Theorem Let $A$ be an operator on a Hilbert space $H$. The approximate spectrum denoted by $\sqcap (A).$
The following are equivalent:
1) $\lambda\in \sqcap (A).$
2) There exists a sequence $\{f_n\}_n$ of unit vectors
such that $\|(A-\lambda)f_n\|\to O$.
3) $m(A-\lambda I)=\inf\{\alpha>0 : \|(A-\lambda I)f\|\geq \alpha
\text{ for all }f\}=0$
Proof. $(1)\implies(2).$ $\lambda\in \sqcap (A)$ means $A-\lambda I$ is not bounded below.

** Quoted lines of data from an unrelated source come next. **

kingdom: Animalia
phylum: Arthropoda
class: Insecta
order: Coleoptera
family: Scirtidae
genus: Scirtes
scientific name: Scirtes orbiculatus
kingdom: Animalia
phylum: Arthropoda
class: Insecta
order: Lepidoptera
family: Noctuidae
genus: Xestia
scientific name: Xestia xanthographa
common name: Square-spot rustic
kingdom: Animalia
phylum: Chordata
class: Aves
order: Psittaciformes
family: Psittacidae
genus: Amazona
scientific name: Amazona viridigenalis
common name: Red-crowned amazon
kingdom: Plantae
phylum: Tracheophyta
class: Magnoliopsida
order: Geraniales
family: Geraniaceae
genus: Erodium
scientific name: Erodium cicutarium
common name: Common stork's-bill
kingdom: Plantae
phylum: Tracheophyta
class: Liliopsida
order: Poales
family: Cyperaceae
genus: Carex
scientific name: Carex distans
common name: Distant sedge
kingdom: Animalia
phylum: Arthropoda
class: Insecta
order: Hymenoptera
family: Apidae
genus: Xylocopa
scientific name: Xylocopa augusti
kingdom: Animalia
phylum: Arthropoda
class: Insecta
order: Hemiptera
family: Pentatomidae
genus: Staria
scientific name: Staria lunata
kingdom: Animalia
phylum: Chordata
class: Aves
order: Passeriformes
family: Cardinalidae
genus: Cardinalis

Thus for all $n\geq 0$, there exists $\{g_n\}_{n}$ such that $$\|(A-\lambda)g_n\|<\frac{1}{n} \|g_n\|.$$ Dividing through by $\|g_n\|$ and letting $n\to \infty$ we obtain $(ii)$
$(2)\implies(3).$ Consider the set $$D:=\{\alpha : \|(A-\lambda I)f\| \geq \alpha \|f\| \text{ for all } f\}\subset \mathbb{R}$$ Clearly $0$ is a lower bound of $D$.
My idea is to find a sequence $\{\alpha_n\}_n \subset D$ which converges to $0$. I have been on this for a while. Can someone help me out. I would be grateful for any alternative method also.